Caméra PESTO

Il y a environ 20 ans, la recherche d’autres mondes dans la galaxie a fait un grand pas grâce à la découverte d’une 1re planète en orbite autour d’une étoile autre que le Soleil. Elle prit le nom de 51 Peg b (Mayor et Queloz 1995). Cette découverte a mené à l’émergence d’un  nouveau domaine de recherche : l’exoplanétologie, ayant pour objectifs de déterminer la prévalence, la diversité et les origines des systèmes planétaires. Depuis, la recherche et la caractérisation des exoplanètes est devenu l’un des domaines les plus actifs de l’astronomie. On compte aujourd’hui plusieurs milliers d’exoplanètes.

La majorité des exoplanètes connues à ce jour ont été trouvées indirectement en observant le mouvement orbital réflexe de l’étoile hôte grâce à des mesures précises des variations de la vitesse radiale de l’étoile (aussi connue sous le nom de méthode RV), ou la diminution du flux d’une étoile hôte lorsqu’une planète passe en face d’elle une fois par orbite (méthode des transits). L’amélioration de la précision RV au fil des ans a permis la découverte d’exoplanètes de masses progressivement plus faibles, et des super-Terres (~ 2-10 masses terrestres) sont désormais à notre portée dans certains systèmes (Mayor et al. 2011). De même, les nombreux efforts réalisés dans l’observation par transit ont mené à la détection de plusieurs centaines d’exoplanètes, certaines aussi petites que la Terre (Borucki et al. 2011).

Les succès de la technique des transits laissent entrevoir une possibilité très excitante : la détection d’exolunes par mesure de variation temporelle des transits (TTV, « transit timing variation ») et de variation de durée des transits (TDV, « transit duration variation »). La détection d’une lune autour d’une exoplanète une première mondiale aurait un impact énorme sur notre compréhension de la formation des planètes et des satellites, ainsi que de l’évolution dynamique des systèmes planétaires. De plus, la détection d’un satellite naturel autour d’une planète géante située dans la zone habitable de son étoile aiderait notre compréhension de l’origine et de la prévalence de la vie dans l’univers. En effet, si cette exolune est suffisamment massive pour conserver une atmosphère (> 0,1 à 0,2 fois la masse de la Terre), elle pourrait constituer un bon environnement pour le développement de la vie (Williams et al., 1997).

Outre les exolunes, le chronométrage de transit peut également mener à la découverte d’autres planètes dans les systèmes où une planète est déjà connue (Holman et Murray, 2005, Agol et al. 2005). Cela nous permettrait d’étendre le recensement des systèmes planétaires multiples et d’obtenir de meilleures statistiques sur la configuration relative et les propriétés des planètes dans ces systèmes. La méthode TTV est sensible aux planètes de très faible masse, une masse terrestre ou moins. Elle est donc complémentaire aux recherches faites par mesure de vitesse radiale qui sont généralement limitées à de plus grandes masses.

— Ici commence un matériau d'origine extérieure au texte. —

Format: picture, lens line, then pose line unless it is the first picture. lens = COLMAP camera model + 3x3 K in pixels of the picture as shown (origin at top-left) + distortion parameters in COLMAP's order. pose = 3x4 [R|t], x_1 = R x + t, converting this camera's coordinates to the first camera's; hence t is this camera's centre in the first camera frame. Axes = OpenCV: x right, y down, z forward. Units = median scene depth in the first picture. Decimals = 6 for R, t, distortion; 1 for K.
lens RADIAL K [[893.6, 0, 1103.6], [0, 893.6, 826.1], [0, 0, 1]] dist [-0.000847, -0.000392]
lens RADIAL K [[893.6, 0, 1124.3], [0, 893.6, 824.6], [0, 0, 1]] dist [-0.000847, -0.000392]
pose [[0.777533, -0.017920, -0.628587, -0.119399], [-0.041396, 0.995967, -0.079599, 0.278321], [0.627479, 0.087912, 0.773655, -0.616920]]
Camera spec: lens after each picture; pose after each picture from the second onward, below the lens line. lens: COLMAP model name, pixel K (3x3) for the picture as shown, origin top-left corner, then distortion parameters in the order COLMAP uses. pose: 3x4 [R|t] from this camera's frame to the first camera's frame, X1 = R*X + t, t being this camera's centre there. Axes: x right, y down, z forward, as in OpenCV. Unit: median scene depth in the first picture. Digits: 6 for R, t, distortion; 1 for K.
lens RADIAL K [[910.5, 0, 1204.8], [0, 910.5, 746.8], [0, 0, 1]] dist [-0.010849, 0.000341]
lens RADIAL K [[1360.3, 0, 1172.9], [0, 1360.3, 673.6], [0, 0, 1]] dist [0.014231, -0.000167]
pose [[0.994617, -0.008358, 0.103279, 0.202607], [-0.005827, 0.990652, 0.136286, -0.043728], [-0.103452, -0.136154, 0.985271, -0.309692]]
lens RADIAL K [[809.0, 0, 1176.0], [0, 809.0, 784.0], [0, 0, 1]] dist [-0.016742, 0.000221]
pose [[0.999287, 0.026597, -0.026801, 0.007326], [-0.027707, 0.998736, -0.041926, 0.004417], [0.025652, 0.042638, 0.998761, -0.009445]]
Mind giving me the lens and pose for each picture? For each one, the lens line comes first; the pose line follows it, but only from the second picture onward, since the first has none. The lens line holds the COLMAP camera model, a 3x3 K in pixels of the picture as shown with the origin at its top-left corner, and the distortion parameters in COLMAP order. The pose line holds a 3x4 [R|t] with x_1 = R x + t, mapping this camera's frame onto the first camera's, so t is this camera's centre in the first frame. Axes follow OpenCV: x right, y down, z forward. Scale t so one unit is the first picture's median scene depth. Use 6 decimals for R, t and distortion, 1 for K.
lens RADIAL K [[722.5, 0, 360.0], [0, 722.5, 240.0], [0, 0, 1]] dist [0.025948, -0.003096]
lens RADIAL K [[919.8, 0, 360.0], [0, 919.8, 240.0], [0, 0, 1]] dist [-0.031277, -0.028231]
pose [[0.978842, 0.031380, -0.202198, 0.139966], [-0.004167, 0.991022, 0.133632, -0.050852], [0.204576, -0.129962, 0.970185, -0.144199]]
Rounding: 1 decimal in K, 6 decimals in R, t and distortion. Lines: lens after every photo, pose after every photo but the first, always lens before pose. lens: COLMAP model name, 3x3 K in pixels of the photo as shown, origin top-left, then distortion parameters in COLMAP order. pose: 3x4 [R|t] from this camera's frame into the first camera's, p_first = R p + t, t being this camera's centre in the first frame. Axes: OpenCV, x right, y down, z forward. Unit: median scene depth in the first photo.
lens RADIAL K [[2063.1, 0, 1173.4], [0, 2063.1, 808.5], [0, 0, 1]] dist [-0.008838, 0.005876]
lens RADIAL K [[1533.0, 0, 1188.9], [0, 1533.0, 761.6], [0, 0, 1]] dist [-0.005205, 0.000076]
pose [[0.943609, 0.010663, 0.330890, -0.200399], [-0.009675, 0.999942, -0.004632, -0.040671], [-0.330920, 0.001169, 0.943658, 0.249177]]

Pour réaliser ce projet, nous mettons actuellement au point une toute nouvelle caméra, PESTO (Planètes Extra-Solaires en Transit et Occultations), entièrement optimisée pour le chronométrage de transits d’exoplanètes. La confection de cette caméra a été rendue possible grâce à une subvention de la FCI accordée au chercheur principal, le professeur David Lafrenière. Cette caméra sera utilisée avec le télescope de 1,6 m de l’Observatoire du Mont-Mégantic (OMM), suffisamment puissant pour atteindre les limites photométriques nécessaires.

Oeuvrant dans le spectre visible-rouge et basée sur un détecteur à transfert de charges à lecture rapide (L3 EMCCD), cette nouvelle caméra offrira un taux d’échantillonnage du signal très élevé (~10-100 Hz), un bruit de lecture nul et aucun temps mort entre les images, seront également possibles un horodatage absolu des données à la milliseconde près grâce à un système GPS, un mécanisme de rétroaction permettant de stabiliser le pointage et le foyer du télescope, ainsi qu’un champ de vision permettant d’observer plusieurs étoiles de référence simultanément pour la calibration des effets systématiques. L’appareil aura également des fonctionnalités pour réduire la variation du signal induite par la scintillation atmosphérique, sur la base du principe développé par Osborn et al. 2011.

Toutes ces caractéristiques feront en sorte que PESTO atteindra une excellente précision photométrique à un taux d’échantillonnage élevé, ce qui est optimal pour les mesures de TTV et TDV. Aucune caméra combinant toutes ces caractéristiques n’existe ailleurs.